Directions:
In the table of nuclear gene mutation prevalence in North East England, which gene defect has the largest number of affected people?

Table 2.
Prevalence Estimate for Nuclear Gene Mutations in North East England
| Nuclear Gene Defects | Affected, No. | Prevalence in Affected Adults (95% CI) |
|---|---|---|
| SPG7, ar | 17 | 0.8 (0.5–1.3) × 10−5 |
| PEO1, ad | 15 | 0.7 (0.4–1.2) × 10−5 |
| OPA1, ad | 8 | 0.4 (0.2–0.7) × 10−5 |
| POLG, ar | 6 | 0.3 (0.1–0.6) × 10−5 |
| RRM2B, ad | 5 | 0.2 (0.1–0.5) × 10−5 |
| SDHA, ad | 2 | 0.1 (0.0–0.3) × 10−5 |
| TRIT1, ar | 2 | 0.1 (0.0–0.3) × 10−5 |
| DNM2, ad | 1 | 0.05 (0.0–0.3) × 10−5 |
| ETFDH, ar | 1 | 0.05 (0.0–0.3) × 10−5 |
| Genetically undetermined | 5 | 0.2 (0.1–0.5) × 10−5 |
| Total | 62 | 2.9 (2.2–3.7) × 10−5 |
ad = autosomal dominant; ar = autosomal recessive; CI = confidence interval; DNM2 = dynamin 2; ETFDH = electron‐transferring‐flavoprotein dehydrogenase; OPA1 = optic atrophy 1; PEO1 = progressive external ophthalmoplegia 1 protein; POLG = polymerase gamma; RRM2B = ribonucleotide reductase M2 B (TP53 inducible); SDHA = succinate dehydrogenase complex, subunit A; SPG7 = spastic paraplegia 7; TRIT1 = tRNA isopentenyltransferase 1.

Data supplied:
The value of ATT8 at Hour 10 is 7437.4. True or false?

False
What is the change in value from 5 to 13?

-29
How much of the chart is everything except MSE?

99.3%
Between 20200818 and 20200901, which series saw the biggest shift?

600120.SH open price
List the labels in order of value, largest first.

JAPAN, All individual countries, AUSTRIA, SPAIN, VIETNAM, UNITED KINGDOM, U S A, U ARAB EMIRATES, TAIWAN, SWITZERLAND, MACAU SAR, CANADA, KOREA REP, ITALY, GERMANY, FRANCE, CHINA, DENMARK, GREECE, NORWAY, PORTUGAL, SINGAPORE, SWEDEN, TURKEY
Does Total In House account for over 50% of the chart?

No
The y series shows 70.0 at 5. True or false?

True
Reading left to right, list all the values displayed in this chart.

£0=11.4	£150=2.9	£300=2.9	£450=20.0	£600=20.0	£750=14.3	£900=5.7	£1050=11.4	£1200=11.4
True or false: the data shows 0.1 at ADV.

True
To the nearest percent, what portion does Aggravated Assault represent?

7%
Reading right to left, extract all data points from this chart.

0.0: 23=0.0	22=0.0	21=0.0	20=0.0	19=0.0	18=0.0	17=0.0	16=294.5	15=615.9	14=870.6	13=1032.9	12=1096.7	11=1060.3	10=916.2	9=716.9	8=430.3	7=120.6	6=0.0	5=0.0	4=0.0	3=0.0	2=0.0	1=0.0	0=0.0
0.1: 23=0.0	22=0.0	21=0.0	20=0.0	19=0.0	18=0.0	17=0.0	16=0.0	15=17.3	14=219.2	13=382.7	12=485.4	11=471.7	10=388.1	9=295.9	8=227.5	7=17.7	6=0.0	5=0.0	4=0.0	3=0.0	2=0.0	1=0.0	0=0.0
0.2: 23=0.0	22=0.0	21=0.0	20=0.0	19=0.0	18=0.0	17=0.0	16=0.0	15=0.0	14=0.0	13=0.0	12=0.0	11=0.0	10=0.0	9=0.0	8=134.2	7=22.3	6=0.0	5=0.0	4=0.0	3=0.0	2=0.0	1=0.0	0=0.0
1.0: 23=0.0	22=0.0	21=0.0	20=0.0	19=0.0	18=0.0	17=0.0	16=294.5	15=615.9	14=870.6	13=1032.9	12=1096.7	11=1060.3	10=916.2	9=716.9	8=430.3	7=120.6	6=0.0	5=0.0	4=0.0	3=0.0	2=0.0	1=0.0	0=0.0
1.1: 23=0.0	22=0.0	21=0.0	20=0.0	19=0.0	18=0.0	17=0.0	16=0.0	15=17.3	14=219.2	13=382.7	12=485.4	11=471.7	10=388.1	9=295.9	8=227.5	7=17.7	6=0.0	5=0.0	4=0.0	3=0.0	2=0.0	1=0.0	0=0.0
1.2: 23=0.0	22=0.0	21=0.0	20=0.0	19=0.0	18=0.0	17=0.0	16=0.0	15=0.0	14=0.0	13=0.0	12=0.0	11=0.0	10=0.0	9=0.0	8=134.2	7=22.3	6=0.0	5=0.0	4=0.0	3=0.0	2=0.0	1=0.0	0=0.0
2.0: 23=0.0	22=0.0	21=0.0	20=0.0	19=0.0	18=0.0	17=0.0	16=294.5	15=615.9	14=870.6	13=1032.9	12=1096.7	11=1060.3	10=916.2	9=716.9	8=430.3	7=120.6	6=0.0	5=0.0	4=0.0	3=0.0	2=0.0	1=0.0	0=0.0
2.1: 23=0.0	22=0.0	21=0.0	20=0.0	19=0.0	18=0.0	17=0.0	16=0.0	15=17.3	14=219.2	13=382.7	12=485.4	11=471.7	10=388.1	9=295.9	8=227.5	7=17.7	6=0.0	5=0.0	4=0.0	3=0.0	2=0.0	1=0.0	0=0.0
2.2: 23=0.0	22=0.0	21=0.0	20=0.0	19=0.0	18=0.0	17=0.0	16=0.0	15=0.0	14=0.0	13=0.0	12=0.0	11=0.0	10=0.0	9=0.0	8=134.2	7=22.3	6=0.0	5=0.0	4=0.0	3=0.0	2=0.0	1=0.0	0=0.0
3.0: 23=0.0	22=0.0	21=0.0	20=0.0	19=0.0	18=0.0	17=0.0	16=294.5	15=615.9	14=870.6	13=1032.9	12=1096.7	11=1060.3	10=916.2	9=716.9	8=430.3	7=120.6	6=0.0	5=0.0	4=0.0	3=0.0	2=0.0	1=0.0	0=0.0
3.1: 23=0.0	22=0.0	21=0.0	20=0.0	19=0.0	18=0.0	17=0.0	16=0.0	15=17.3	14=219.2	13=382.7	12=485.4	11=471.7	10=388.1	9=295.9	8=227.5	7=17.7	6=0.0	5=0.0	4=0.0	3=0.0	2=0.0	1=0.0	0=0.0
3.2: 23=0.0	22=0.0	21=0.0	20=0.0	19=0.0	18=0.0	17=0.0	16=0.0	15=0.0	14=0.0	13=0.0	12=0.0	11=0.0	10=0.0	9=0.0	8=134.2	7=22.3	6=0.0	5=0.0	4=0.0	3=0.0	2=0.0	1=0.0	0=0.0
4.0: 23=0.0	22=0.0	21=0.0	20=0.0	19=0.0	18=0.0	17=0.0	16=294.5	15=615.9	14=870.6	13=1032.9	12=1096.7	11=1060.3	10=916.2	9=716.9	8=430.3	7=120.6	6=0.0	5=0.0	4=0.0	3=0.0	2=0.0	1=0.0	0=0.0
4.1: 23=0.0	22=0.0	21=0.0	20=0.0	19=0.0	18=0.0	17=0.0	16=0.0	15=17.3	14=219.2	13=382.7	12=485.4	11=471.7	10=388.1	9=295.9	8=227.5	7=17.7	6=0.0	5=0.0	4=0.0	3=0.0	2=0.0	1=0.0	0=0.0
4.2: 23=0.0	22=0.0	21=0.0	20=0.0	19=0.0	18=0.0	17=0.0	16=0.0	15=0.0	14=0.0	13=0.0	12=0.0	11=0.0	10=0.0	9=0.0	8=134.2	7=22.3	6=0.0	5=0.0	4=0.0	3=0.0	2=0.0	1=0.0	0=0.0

Output of the task:
SPG7 (spastic paraplegia 7), with 17 affected.